Daha çok demokrasiye ve daha çok kalkınmaya ihtiyaç duymak...
Devlet Bakanı Mehmet Şimşek'in Gaziantep'te gazetecilere söylediği bu;
Sahi, her ikisine de aynı anda " daha çok " ihtiyaç duymak, nasıl bir Türkiye'yi tanımlıyor?
Bakan Şimşek'e göre, " 10-15 yıl içinde 11.5 trilyon dolarlık milli gelir " sahibi bir ülke olmak. Ancak bunun şartının " kafamızdaki reformların " hiç değilse " yüzde 65'ini " uygulamaya koymaktan geçtiğini ilave ediyor Bakan.

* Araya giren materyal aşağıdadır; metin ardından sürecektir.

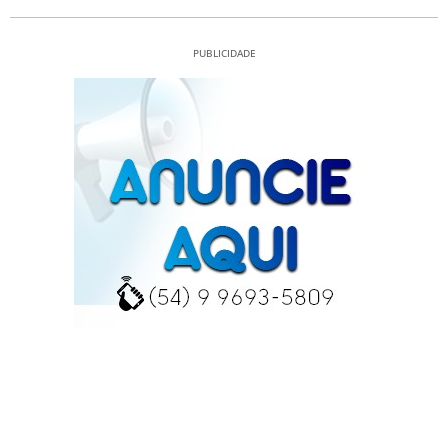
PUBLICIDADE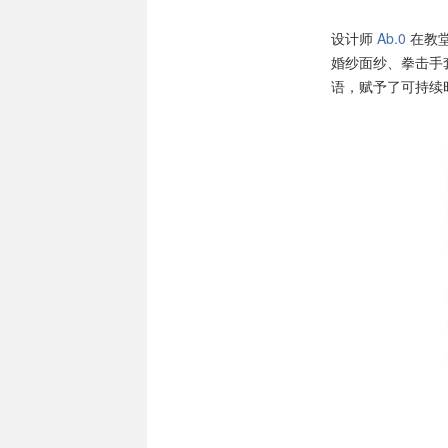
设计师
Ab.0
在教堂
婚纱面纱、拳击手
语，赋予了可持续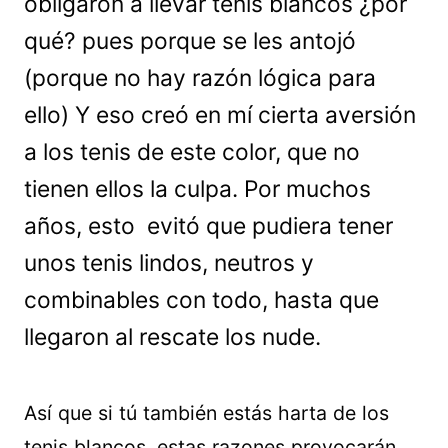
obligaron a llevar tenis blancos ¿por
qué? pues porque se les antojó
(porque no hay razón lógica para
ello) Y eso creó en mí cierta aversión
a los tenis de este color, que no
tienen ellos la culpa. Por muchos
años, esto evitó que pudiera tener
unos tenis lindos, neutros y
combinables con todo, hasta que
llegaron al rescate los nude.
Así que si tú también estás harta de los
tenis blancos, estas razones provocarán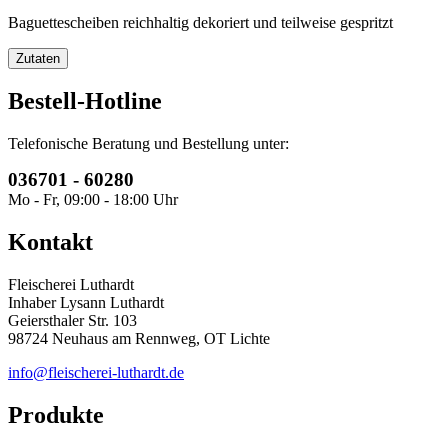
Baguettescheiben reichhaltig dekoriert und teilweise gespritzt
Zutaten
Bestell-Hotline
Telefonische Beratung und Bestellung unter:
036701 - 60280
Mo - Fr, 09:00 - 18:00 Uhr
Kontakt
Fleischerei Luthardt
Inhaber Lysann Luthardt
Geiersthaler Str. 103
98724 Neuhaus am Rennweg, OT Lichte
info@fleischerei-luthardt.de
Produkte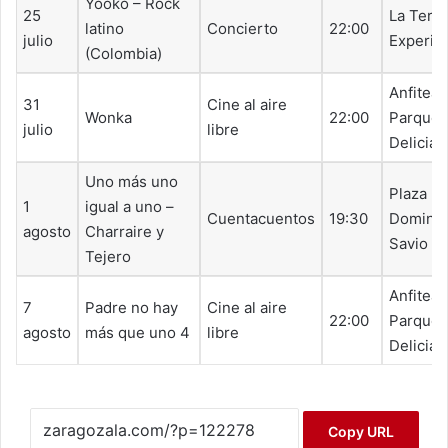
Yooko – Rock
25
La Terr
latino
Concierto
22:00
julio
Experim
(Colombia)
Anfiteat
31
Cine al aire
Wonka
22:00
Parque
julio
libre
Delicias
Uno más uno
Plaza
1
igual a uno –
Cuentacuentos
19:30
Doming
agosto
Charraire y
Savio
Tejero
Anfiteat
7
Padre no hay
Cine al aire
22:00
Parque
agosto
más que uno 4
libre
Delicias
Copy URL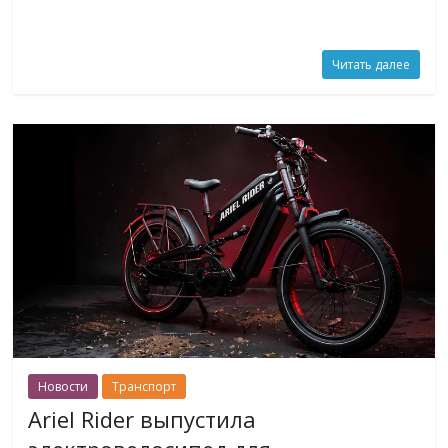
Читать далее
Новости
Транспорт
Ariel Rider выпустила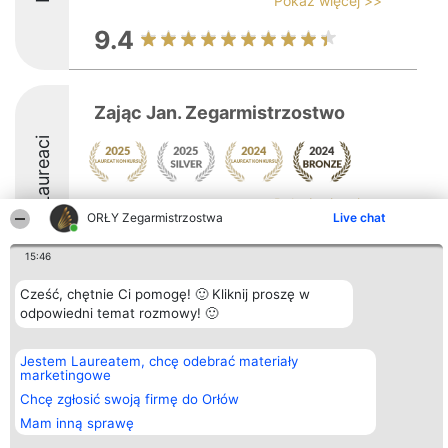
Pokaż więcej >>
9.4
Zając Jan. Zegarmistrzostwo
Laureaci
Pokaż więcej >>
ORŁY Zegarmistrzostwa
Live chat
8.8
15:46
Cześć, chętnie Ci pomogę! 🙂 Kliknij proszę w
Organizator plebiscytu
odpowiedni temat rozmowy! 🙂
Plebiscyt
Kontakt
Bright Side Solutions sp. z o.
Laureaci
Kontakt
o. sp. k.
Lista
ul. Ruska 22
wszystkich
Jestem Laureatem, chcę odebrać materiały
Wrocław 50-079
Laureatów
marketingowe
KRS 0000749100 | Regon
Zasady
Chcę zgłosić swoją firmę do Orłów
381313360 | NIP 8943132676
Regulamin
+48 508 492 400
Polityka
Mam inną sprawę
Prywatności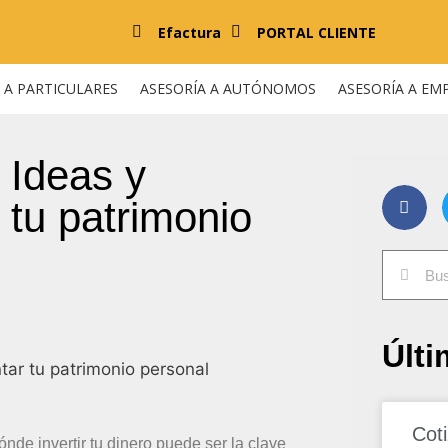
Efactura
PORTAL CLIENTE
 A PARTICULARES
ASESORÍA A AUTÓNOMOS
ASESORÍA A EM
: Ideas y
tu patrimonio
Últi
Cot
de invertir tu dinero puede ser la clave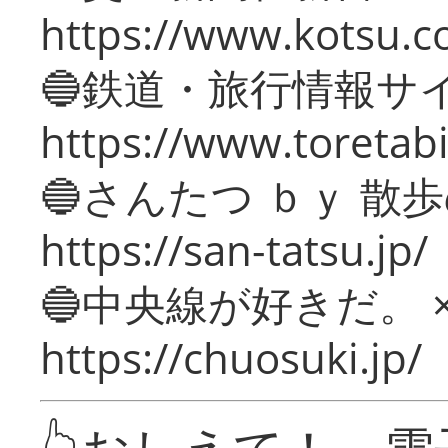
https://www.kotsu.c
🔵鉄道・旅行情報サ
https://www.toretabi
🔵さんたつ ｂｙ 散
https://san-tatsu.jp/
🔵中央線が好きだ。 
https://chuosuki.jp/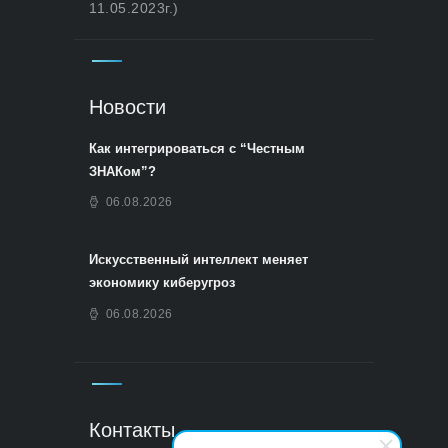
11.05.2023г.)
Новости
Как интегрироваться с “Честным
ЗНАКом”?
06.08.2026
Искусственный интеллект меняет
экономику киберугроз
06.08.2026
Контакты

Sahi, böylesi bir Türkiye mümkün müdür?
Hele ki 10-15 yıl içinde. Bakanın adreslediği zaman dilimi aklıma 2023 yılı projelerini getiriyor.
Cumhuriyet'in 100. yılı için öngördüğümüz Türkiye, " eğer bunun için bizler bir şey yapmaz isek " asla gerçekleşmeyecek bir çıta yüksekliğini de tanımlıyor.
Burada benim ilgimi çeken, değişimin daima devletten ve yukarıdan gelmesine alışık bizlerin, kendi ev ödevimizin " ne kadar hayati " olduğuna dair gafletimiz...
Mesela milli geliri 1 trilyon dolar olan Türkiye, yalnızca hükümetlerin işi midir?
Mesela bu konuda özel sektörün, akademik dünyanın veya sivil toplum örgütlerinin kendilerine düşen bir sorumluluk payı yok mudur? Elbette vardır.
Kapısında dikilip durduğumuz AB üyeliği, mavi zeminli bayrakta yeni bir yıldız olmanın ötesinde, " kendimize layık göreceğimiz asgari standartların " tanımı olamaz mı?
Kendi bankasını soymayan, kendi ortağını dolandırmayan, kendi çalışanını istismar etmeyen insanları var etmek gerekmez mi?
YÖK Başkanı'nın "yok şu olsun yok bu olmasın" kavgası kadar üniversitelerde " hayata geçirmeye uygun " bilgi üretmek, hayata hazırlama iddiasındaki öğrencilerini daha yetkin kılmak önemli değil midir?
Daha fazla demokrasi talebi kadar daha fazla sorumluluk külfetini tanımlamış oluyoruz aslında.
Daha fazla kalkınma beklentisi ile de daha fazla gayretin taahhüdünü vermiş oluyoruz. Fakat nimete olan iştihamız, külfete karşı olan öteleme kurnazlığımızı örttüğünden kısır döngünün başına gelip duruyoruz. Eğitim sisteminden şikayet etmeyenimiz yok. Kendini eğitmek için kılını kıpırdatmayanlar yapıyor bunu genelde.
Daha fazla üretmeyi dert etmek yerine " neden daha fazla tüketemiyorum " takıntısı ile bu işler ne yazık ki yürümüyor.
Ekonomiden sorumlu bakan olsan de ekonominden sorumlu yurttaş olmak zorundasın.